Judean Hills, by Elizabeth Langer

Pablo Picasso is reported to have said, “Woe to you the day it is said that you are finished! To finish a work? To finish a picture? What nonsense! To finish it means to be through with it, to kill it, to rid it of its soul — to give it its final blow; the most unfortunate one for the painter as well as for the picture.”

Hoping that some of our local artists had a brighter outlook, we decided to ask around. How do you know when you are finished?

Before we get to their responses, we wanted to share this poem about finishing by Martha’s Vineyard poet laureate Arnie Reisman:

In the Home of a Poem

This poem is not finished
As long as it sits in an open space
as long as words can be placed and replaced
as long as punctuation can be ordered overnight
as long as I am still alive

Anymore than a house designed
by Frank Lloyd Wright was finished
Once sold, story goes,
the architect demanded his own set of keys
to make surprise visits
to chastise choices of paint
to rearrange furniture
to explain what works on walls
When he died, the house finally breathed
and became a home

Oscar Wilde exercised his commas like small dogs,
taking them out, bringing them in again
A raven cawed more tunefully than a crow
If it hadn’t, its master would have been
simply Ed Poe

So I continue to make my visits of inspection
reupholstering the lines
rearranging to achieve feng shui
until the day
when finally what’s removed is me
Then this poem will receive
a certificate of occupancy

Elizabeth Langer, painter, collage artist, and printmaker
Often I don’t know when a piece is finished. Knowing when to stop is one of the most difficult judgment calls a creative person is called to make. Countless times I have ruined a work by failing to stop. Other times I have looked at a drawing or painting and said to myself, “This is good, but it’s not special; it doesn’t grab me.” I can take a risk by adding a color, some dissonant lines or a bold mark. Sometimes I hit the jackpot and the work sings. Other times (more often), I destroy the piece and I am unable to bring it back. But I always remember the voice in my head: “It’s far better to take a risk and fail than to settle for something that is only good.”

Blue Tuesday, charcoal and pastel, by Elizabeth Langer

Blue Tuesday, charcoal and pastel, by Elizabeth Langer

Posted, right, is a drawing that resulted from this process — a charcoal on gray paper. It was a nice drawing, but nothing special. I have piles of “nice” drawings in my studio, but I wanted to go for something more. So I took a risk. I reached into my pastel box, took out a lemon yellow and a cobalt blue, and without hesitation added a few strokes of color. I knew it was finished. The transformation, “Blue Tuesday,” is the result.

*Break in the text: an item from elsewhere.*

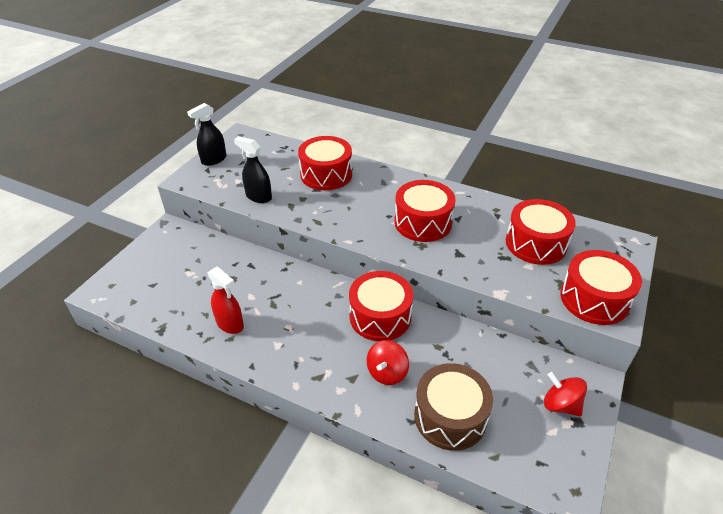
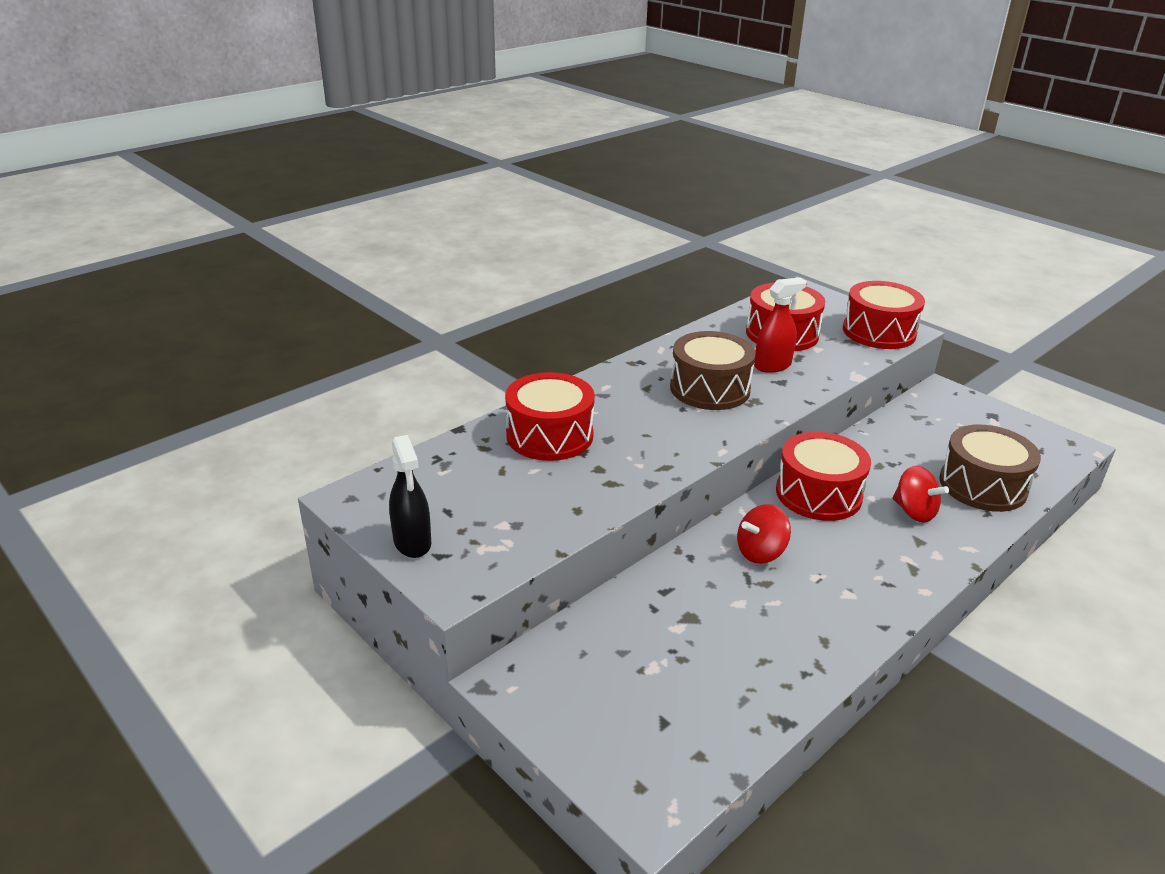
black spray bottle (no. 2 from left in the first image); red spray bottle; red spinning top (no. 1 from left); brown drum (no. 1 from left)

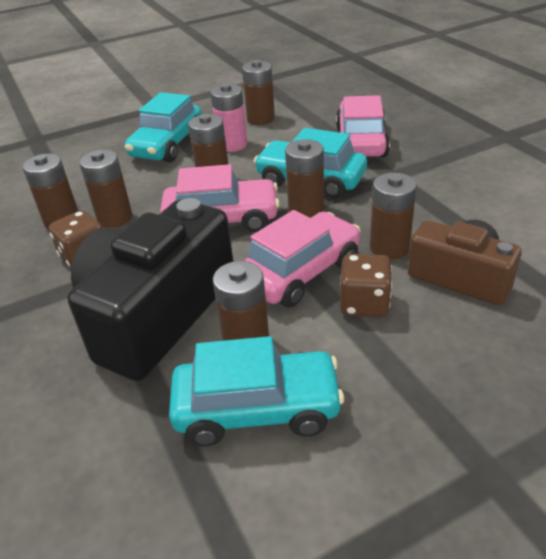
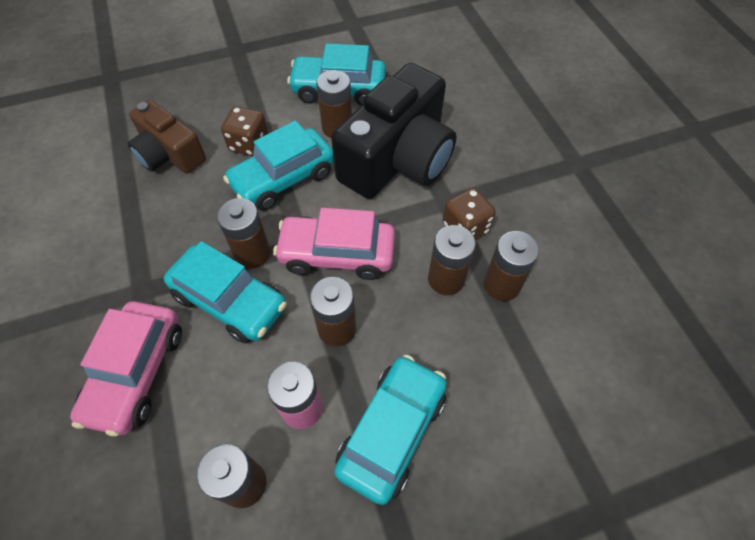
brown battery (no. 7 from left in the first image); turquoise car (no. 2 from left)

In other instances, I have work that is so bad, it’s headed for the trash bin. There I have nothing to lose. So I play with it. One such piece was a small watercolor landscape. The colors were dull, and the work had no vigor. Out came the pastels. My little landscape, “Judean Hills,” (posted) came alive.

Kate Davis, documentary filmmaker
I feel I can always dig up one more bit in the outtakes, tweak the rhythm of a cut, even when I have decided to “print” a film. But at some point, the stone feels polished enough to wear, so to speak. I call a film finished when the pieces that have been jostled together for months suddenly lock together in a way that feels natural and inevitable. When a viewing feels like a smooth ride with a strong arc from beginning to end. No bumps, no slowdowns, and when the comments from test audiences no longer ring alarm bells, but confirm my intentions. At that fine moment, it feels like the film is telling me to stop tinkering and let it have a life of its own.

Andrew Moore, painter
Some of my paintings can take five months or more to complete. I know a painting is done when there is nothing in it that bothers me. I can actually enjoy looking at it. At this point I hide it from sight for a few months, even a year, and take another look. Usually I find something, some detail, color, or even a whole section that needs reworking. Ultimately, the painting is only done after I varnish it. After the varnish, I know our relationship is over … often this is a great relief!

Justen Ahren, poet
How do I know when a poem is finished?
It completes its own music. That is, the “utterance” sounds, and resolves a necessary music. All the notes ring in harmony at their appropriate interval and proper duration. Some hammer out their rooms, some plink in a cup, each making its own demands on the air.

Jeri Dantzig, fused-glass artist
To me, I feel a piece is finished when the color combinations and arrangements resonate with the palette I was seeking. I tend to go more bold than subtle, but it must respond with my visual and stimulate my color sense as complete.

Heather Goff, multimedia artist, on digital drawing
With my daily-sketch project, parameters were in place by the nature of the task that set a limit on how long I could work on a drawing. As I was committed to doing one a day, and could only work on them at night, the piece had to be finished when I was too tired to draw anymore.

Nicole Galland, novelist
My novel is done when my editor says, “Nicki, c’mon, we’re in page proofs; please stop making changes.”

Wendy Weldon, painter
It varies. It is so wonderful when a painting gives me a stop sign. This is not always the norm for me. My eyes roll over the surface measuring the color, the shapes, the movement, and sometimes I just don’t know what to adjust. Other times, it feels like I could keep painting, and the process will never end. I often rework paintings months and sometimes years later, because I have finally figured out why I am not pleased with the piece.

Arnie Reisman’s poem In The Home of a Poem is from his book “Clara Bow Died for Our Sins” (Summerset Press).